Roman: Alfred Franz Dowrak - „Wer Liebe mit Eifer sucht" (Leseprobe 1)

Alfred Franz Dowrak: Leseprobe aus seinem Liebesroman „Wer Liebe mit Eifer sucht" (Teil 1, Teil 2 +3 folgen), E-Book bei Amazon

Als ich am letzten Arbeitstag abends tropfnass meine Haustür aufsperrte, klingelte plötzlich mein Smartphone. Hastig zog ich die Jacke aus und blickte aufs Display. Der Vampir-Makler-Avatar. Was wollte die Moldenhauer noch so spät? Ich drückte auf Annehmen und meldete mich mürrisch: »Frau Moldenhauer, was gibt`s?«
Doch anstatt Frau Moldenhauers rauchige Stimme zu hören, erreichte mich dies:
»Hier Sibylle Fahrenholz!«
Sibylle Fahrenholz! Ich begann zu Schnappatmen. Die Beine wurden weich, ich musste mich setzen.
»Herr Ambach, sind sie noch dran?«
In der Aufregung hatte ich vergessen zu antworten.
»Ich, ich bin nur pitschnass.«
Ich Vollpfosten, was zum Teufel soll das die Fahrenholz interessieren.
»Soll ich später anrufen?«
Hilfe, was soll ich nur machen? Cool bleiben!
»Nein, passt schon!«
»Ähm, wie soll ich jetzt am besten beginnen!?«
Das sind ja ganz neue Töne. Frau Fahrenholz ist unsicher.
Meine Chance, ich wurde frech.
»Am besten von Anfang an!«
Ich hörte sie tief durchatmen. »Gut, ich habe ihr Objekt verschiedenen Bauträgern angeboten und mit einigen die Immobilie besichtigt.«
Freundchen, spiel jetzt bloß den Abgeklärten.
»Ja, das hatte mir Frau Moldenhauer bereits mitgeteilt.«
»Einer würde sich dafür interessieren, allerdings müssten wir die Kosten für den Abriss noch abziehen.«
Ich brauchte Kohle, daher stimmte ich zu.
»Gut, dann machen Sie den Vertrag fertig!«
Je schneller das Ganze abgeschlossen war, desto eher konnte ich sie anbaggern. Doch sie zögerte.
»Es ist nur so, ähm … ich habe noch einen weiteren Interessenten!«
»Ja!?«
»Ja, ich habe entgegen den Vorgaben meiner Chefs eine Annonce geschaltet. Daraufhin hat sich eine Familie mit zwei kleinen Kindern gemeldet.«
Wow, Sibylle Fahrenholz, du bist ja doch ein menschliches Wesen.
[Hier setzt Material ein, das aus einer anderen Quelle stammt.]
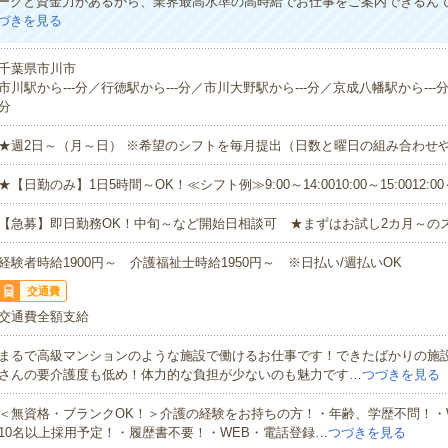
ークと資金力があるから、業界最高水準の高時給でお仕事をご案内できるん
づきを見る
千葉県市川市
市川駅から---分／行徳駅から---分／市川大野駅から---分／京成八幡駅から---分
分
★週2日～（月～日） ※希望のシフトを毎月提出（日数と曜日の組み合わせ
★【日勤のみ】1日5時間～OK！≪シフト例≫9:00～14:0010:00～15:0012:00
【急募】即日勤務OK！中旬～など開始日相談可 ★まずはお試し2カ月～の
経験者時給1900円～ 介護福祉士時給1950円～ ※日払い/週払いOK
交通費
交通費全額支給
まるで高級マンションのような施設で働けるお仕事です！できたばかりの施
さんの要介護度も低め！体力的な負担が少ないのも魅力です…
つづきを見る
＜無資格・ブランクOK！＞介護の経験をお持ちの方！・年齢、学歴不問！・
10名以上採用予定！・履歴書不要！・WEB・電話登録…
つづきを見る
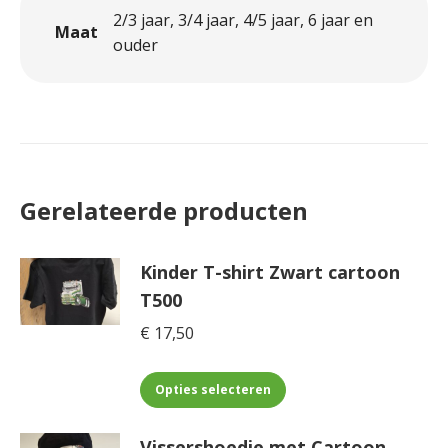
2/3 jaar, 3/4 jaar, 4/5 jaar, 6 jaar en
Maat
ouder
Gerelateerde producten
Kinder T-shirt Zwart cartoon
T500
€
17,50
Dit
Opties selecteren
product
heeft
Vissershoedje met Cartoon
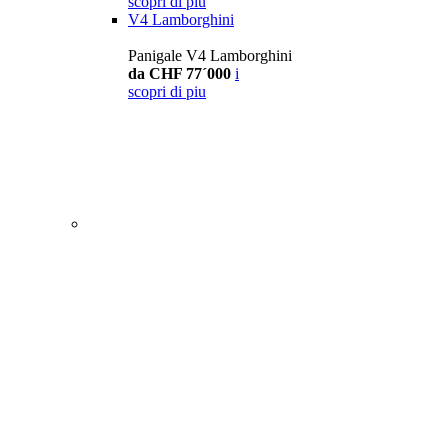
scopri di piu
V4 Lamborghini
Panigale V4 Lamborghini
da CHF 77´000
i
scopri di piu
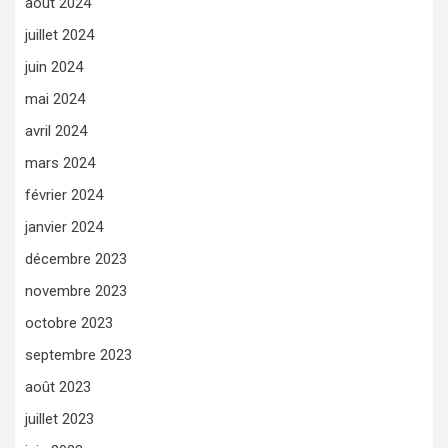
août 2024
juillet 2024
juin 2024
mai 2024
avril 2024
mars 2024
février 2024
janvier 2024
décembre 2023
novembre 2023
octobre 2023
septembre 2023
août 2023
juillet 2023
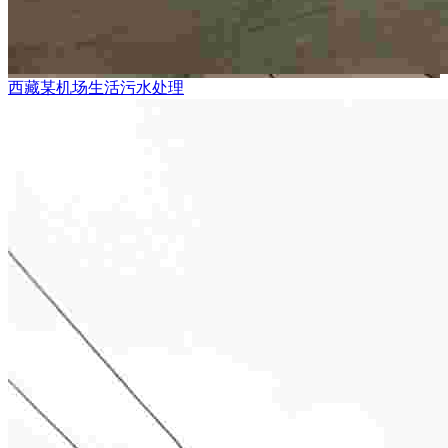
西藏某机场生活污水处理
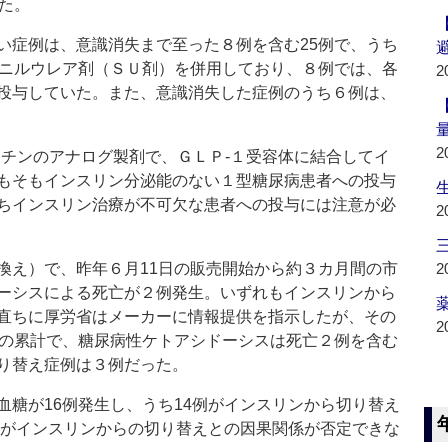
た。
症例は、意識消失まで至った８例を含む25例で、うち
ホニルウレア剤（ＳＵ剤）を併用しており、８例では、各
2
投与していた。また、意識消失した症例のうち６例は、
2
チンのアナログ製剤で、ＧＬＰ‐１受容体に結合してイ
もそもインスリン分泌能のない１型糖尿病患者への投与
ちインスリン治療が不可欠な患者への投与には注意が必
2
え）で、昨年６月11日の販売開始から約３カ月間の市
2
ーシスによる死亡が２例発生。いずれもインスリンから
薬
直ちに厚労省はメーカーに情報提供を指示したが、その
2
での累計で、糖尿病性ケトアシドーシスは死亡２例を含む
り替え症例は３例だった。
糖が16例発生し、うち14例がインスリンから切り替え
7例がインスリンからの切り替えとの因果関係が否定できな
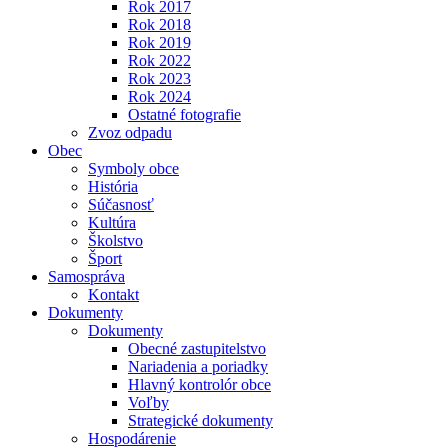
Rok 2017
Rok 2018
Rok 2019
Rok 2022
Rok 2023
Rok 2024
Ostatné fotografie
Zvoz odpadu
Obec
Symboly obce
História
Súčasnosť
Kultúra
Školstvo
Šport
Samospráva
Kontakt
Dokumenty
Dokumenty
Obecné zastupitelstvo
Nariadenia a poriadky
Hlavný kontrolór obce
Voľby
Strategické dokumenty
Hospodárenie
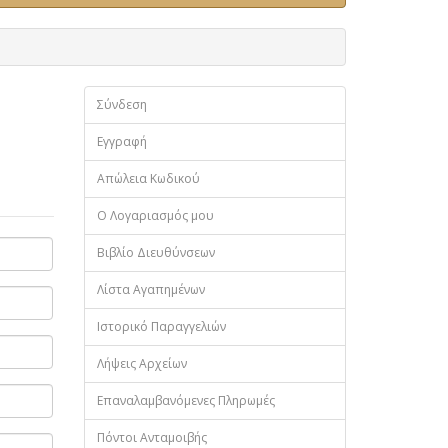
Σύνδεση
Εγγραφή
Απώλεια Κωδικού
Ο Λογαριασμός μου
Βιβλίο Διευθύνσεων
Λίστα Αγαπημένων
Ιστορικό Παραγγελιών
Λήψεις Αρχείων
Επαναλαμβανόμενες Πληρωμές
Πόντοι Ανταμοιβής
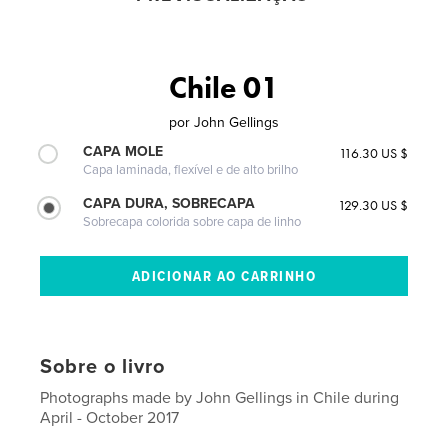
Chile 01
por
John Gellings
CAPA MOLE
116.30 US $
Capa laminada, flexível e de alto brilho
CAPA DURA, SOBRECAPA
129.30 US $
Sobrecapa colorida sobre capa de linho
Sobre o livro
Photographs made by John Gellings in Chile during
April - October 2017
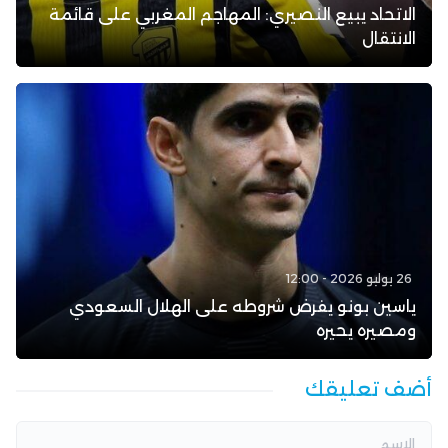
الاتحاد يبيع النصيري: المهاجم المغربي على قائمة
الانتقال
26 يوليو 2026 - 12:00
ياسين بونو يفرض شروطه على الهلال السعودي
ومصيره يحيره
أضف تعليقك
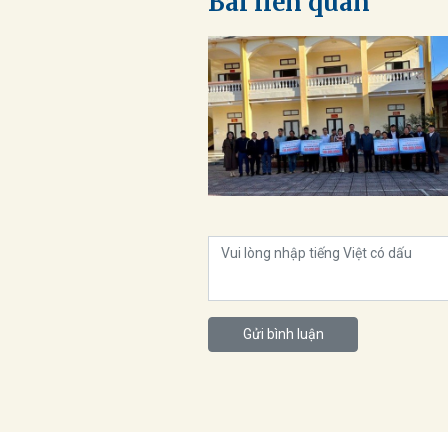
Bài liên quan
Gửi bình luận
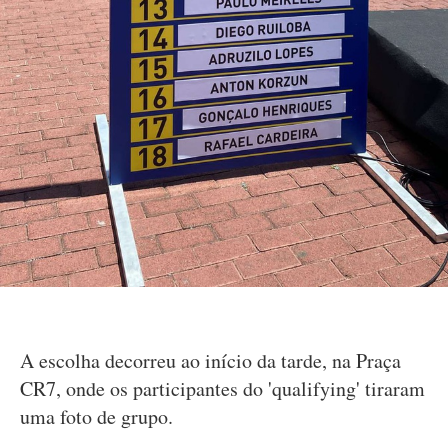
A escolha decorreu ao início da tarde, na Praça
CR7, onde os participantes do 'qualifying' tiraram
uma foto de grupo.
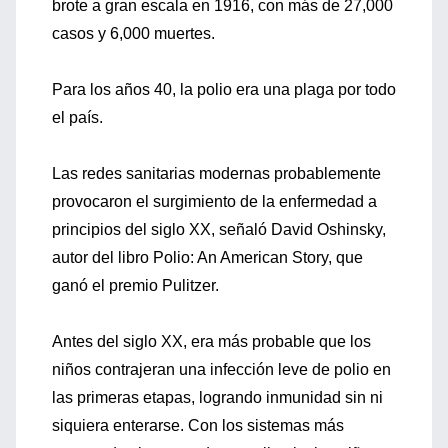
brote a gran escala en 1916, con más de 27,000
casos y 6,000 muertes.
Para los años 40, la polio era una plaga por todo
el país.
Las redes sanitarias modernas probablemente
provocaron el surgimiento de la enfermedad a
principios del siglo XX, señaló David Oshinsky,
autor del libro Polio: An American Story, que
ganó el premio Pulitzer.
Antes del siglo XX, era más probable que los
niños contrajeran una infección leve de polio en
las primeras etapas, logrando inmunidad sin ni
siquiera enterarse. Con los sistemas más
Meine Sympathiewerte für diese Frau stiegen auf der Skala ins Unermessliche. Und somit mal war meine anfängliche Coolness wieder wie weggeblasen.
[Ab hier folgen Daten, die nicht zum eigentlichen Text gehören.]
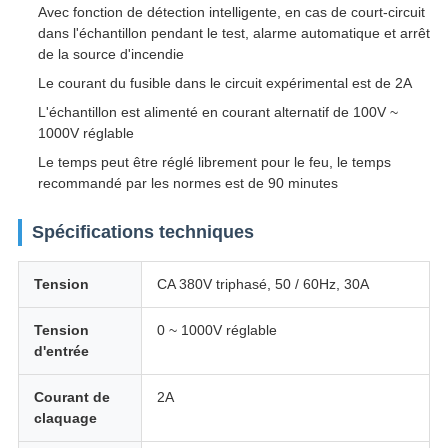
Avec fonction de détection intelligente, en cas de court-circuit
dans l'échantillon pendant le test, alarme automatique et arrêt
de la source d'incendie
Le courant du fusible dans le circuit expérimental est de 2A
L'échantillon est alimenté en courant alternatif de 100V ~
1000V réglable
Le temps peut être réglé librement pour le feu, le temps
recommandé par les normes est de 90 minutes
Spécifications techniques
Tension
CA 380V triphasé, 50 / 60Hz, 30A
Tension
0 ~ 1000V réglable
d'entrée
Courant de
2A
claquage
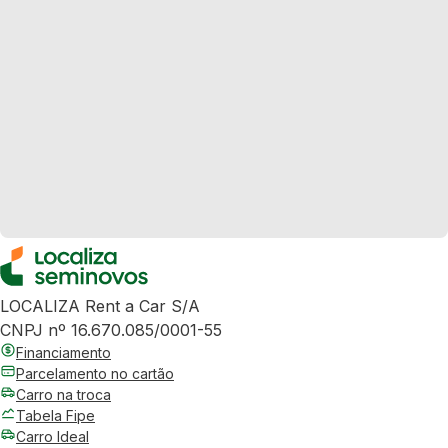
LOCALIZA Rent a Car S/A
CNPJ nº 16.670.085/0001-55
Financiamento
Parcelamento no cartão
Carro na troca
Tabela Fipe
Carro Ideal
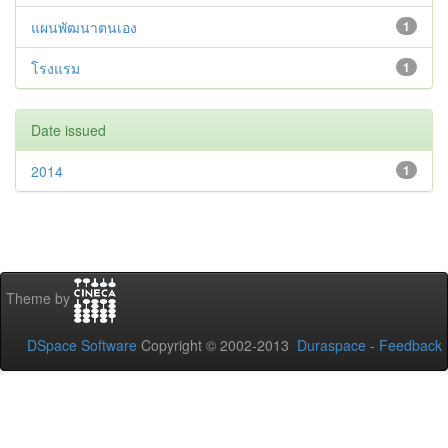
แผนพัฒนาตนเอง
1
โรงแรม
1
Date issued
2014
1
Theme by
DSpace Software
Copyright © 2002-2013
Duraspace
-
Feedback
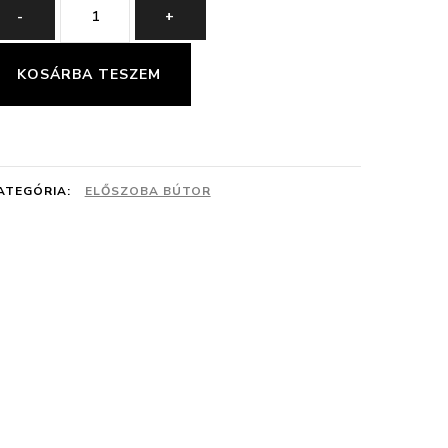
140
-
+
cm
Előszobafal
KOSÁRBA TESZEM
mennyiség
ATEGÓRIA:
ELŐSZOBA BÚTOR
»Einziger Haken ist, sie können weniger bezahlen als der Bauträger!«
»Um wie viel weniger?«
»50.000.«
Puh, was sollte ich jetzt darauf antworten? 50.000 Euronen sind ein Haufen Moos. Da kann ich zwei Jahre von leben. Auf der anderen Seite hat sie entgegen der Anweisungen ihrer Chefs gehandelt. Und was am Wichtigsten ist, sie hat menschliche Züge gezeigt. Hat sie etwa gespürt, dass sie mich mit diesem Maklergeschwafel abschreckt?
»Herr Ambach, sind Sie noch dran?!«
»Ja sicher!«
Nun brauchte ich etwas Zeit, um Klarheit für mich zu bekommen.
»Kann ich noch eine Nacht darüber schlafen?«
»Natürlich Herr Ambach, das ist eine wichtige Entscheidung fürs Leben. Doch bedenken Sie, den Bauträger kann ich locker ein paar Tage hinhalten. Nur die Familie wird sich nicht ewig vertrösten lassen!«
»Bis morgen Abend haben Sie meine Entscheidung, Frau Fahrenholz!«
»Gut, dann rufen Sie mich morgen Abend an, welcher Partei ich zusagen soll. Einen schönen Abend noch, Herr Ambach!«
»Einen schönen Abend ebenfalls!«
Als ich aufblickte, schlotterte ich am ganzen Körper. Ob vor Aufregung oder Kälte konnte ich nicht genau definieren. Ich ging ins Bad, zog den Rest der tropfnassen Kleidung aus und stellte mich unter die Dusche. Schock, das Wasser war wider Erwarten eiskalt und wurde auch nicht wärmer. Verdammter Mist, hatte jetzt auch noch der Warmwasserboiler seinen Geist aufgegeben? Ich bin gleich wieder aus der Duschkabine rausgesprungen, habe mich abfrottiert, sofort trocken geföhnt und Vaters alten Daunenmantel übergezogen. Dann das Smartphone rausgekramt und Rikscha angerufen.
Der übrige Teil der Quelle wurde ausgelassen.